The style throughout is tropical gloss. Stylist Virginia Fisher, the interior designer behind some of New Zealand's swankiest lodges, has hyped the romance factor

with dark, woodsy interiors, filmy nets around the beds, tapa cloth, shell-crusted mirrors and perfumed candles on every non-wobbly surface.

At the front of the main bure, an infinity pool steps into lawns shaded by coconut palms and frangipani. The effect is sleek and tailored, and ideal for those who prefer their tropical idyll well manicured. The activities include snorkelling, scuba diving, kayaking and sailing, with massages and facials as an option.

Island host Dawn Simpson brings a generous serving of warmth to Dolphin Island life, orchestrating feasts in palmy locations and delivering impromptu treats to your sun bed. Go with the flow. NZ$3750 ($3330) a person for two guests sharing one bure, NZ$1500 a person for eight guests sharing four bures, plus 15 per cent GST and 5 per cent Fijian service turnover tax; dolphinislandfiji.com.

MUSHA CAY, BAHAMAS

Magic man David Copperfield conjures up an experience that ticks every last box on the lotus- eater's wish list. Set on the modestly self-titled Copperfield Bay, Musha Cay and its 10 outlying islands offer gold-plated accommodation for up to 24 guests. This is the full Montezuma of tropic island getaways - jet-skis, little thatch-roof hideaways for playing Robinson Crusoe, a beachfront airconditioned gym, sailing boats, a 37-foot Midnight Express torpedo boat and an amphibious catamaran to save you from wetting your feet. Every suite has his-and-hers bathrooms and a private beach.

A drive-in sized outdoor screen by the beach provides night-time entertainment. Among the fringing islands are commas of blinding white sand stroked by a sibilant blue sea. Highview, the seigneurial, plantation-style mansion that caps the island, is almost 1000 square metres of ultra-luxury, with a private sauna and two grandmaster suites, each with its own kitchen. Penelope Cruz and Javier Bardem were hitched here and Johnny Depp, Bill Gates, Jim Carrey and Google co-founder Sergey Brin are just some who have stayed. Note the price tag does not include international phone calls. From US$37,500 a night for up to 12 guests; mushacay.com.

LIGHTHOUSE GREBENI, CROATIA

Just off the Croatian city of Dubrovnik, the former lighthouse-keeper's residence perched on this rocky little isle offers bare-bones but charming accommodation for up to seven. The 140-year-old stone cottage has three double bedrooms and one single room, each done out in a soft blue and white colour scheme, a fully equipped kitchen and lounge room with satellite television. Water comes from a tank and power from solar panels.

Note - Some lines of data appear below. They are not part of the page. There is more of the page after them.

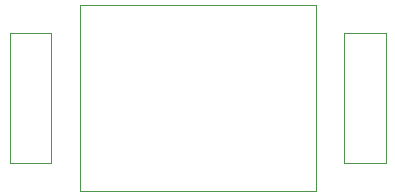
<source format=gbr>
G04 (created by PCBNEW (2013-08-24 BZR 4298)-stable) date Sat 28 Sep 2013 10:24:44 AM PDT*
%MOIN*%
G04 Gerber Fmt 3.4, Leading zero omitted, Abs format*
%FSLAX34Y34*%
G01*
G70*
G90*
G04 APERTURE LIST*
%ADD10C,0.005906*%
%ADD11C,0.003937*%
G04 APERTURE END LIST*
G54D10*
G54D11*
X37047Y-40303D02*
X37047Y-44637D01*
X37047Y-44637D02*
X38425Y-44637D01*
X38425Y-40303D02*
X38425Y-44637D01*
X37047Y-40303D02*
X38425Y-40303D01*
X48188Y-40303D02*
X49566Y-40303D01*
X49566Y-44637D02*
X49566Y-40303D01*
X48188Y-44637D02*
X49566Y-44637D01*
X48188Y-40303D02*
X48188Y-44637D01*
X39370Y-39370D02*
X39370Y-45570D01*
X39370Y-45570D02*
X47244Y-45570D01*
X47244Y-39370D02*
X47244Y-45570D01*
X39370Y-39370D02*
X47244Y-39370D01*
M02*

</source>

Activities favour the more intrepid traveller unfazed by isolation with few creature comforts. Swimming is off steep rocks and divers can explore the wartime wreck of the Italian vessel Taranto, which sank barely 20 metres off the island. An outstanding feature of Grebeni is the outdoor area, which features two spacious terraces with deckchairs, sunbeds and parasols.

The Hotel Dubrovnik Palace, which manages the lighthouse, provides a daily maid service. For an additional fee, the hotel can also organise a chef and butler. From €159 a night; lighthouses-croatia.com.

MAKEPEACE ISLAND, QUEENSLAND

This heart-shaped island in the Noosa River on Queensland's Sunshine Coast is yet another barefoot getaway from Sir Richard Branson.

Despite the resort-style free-form pool and the plushly engineered suites, intimacy is key here. Many guests describe the experience as like staying in the holiday home of a rich friend who happens to have a dynamite chef in the form of Nick Jones and a taste for high jinks. The 15-person spa, the Island Bar, tennis court and Relaxation Wantilan head the amenities list. Balinese accents dominate, from the dark-wood floors throughout the shaggy thatched roofs to the furnishings.

Guest accommodation includes three luxury villas, each with two bedrooms, a shared bathroom and a separate lounge area, while the Bali House has four bedrooms, each with a private bathroom. From $3800 a night; makepeaceisland.com.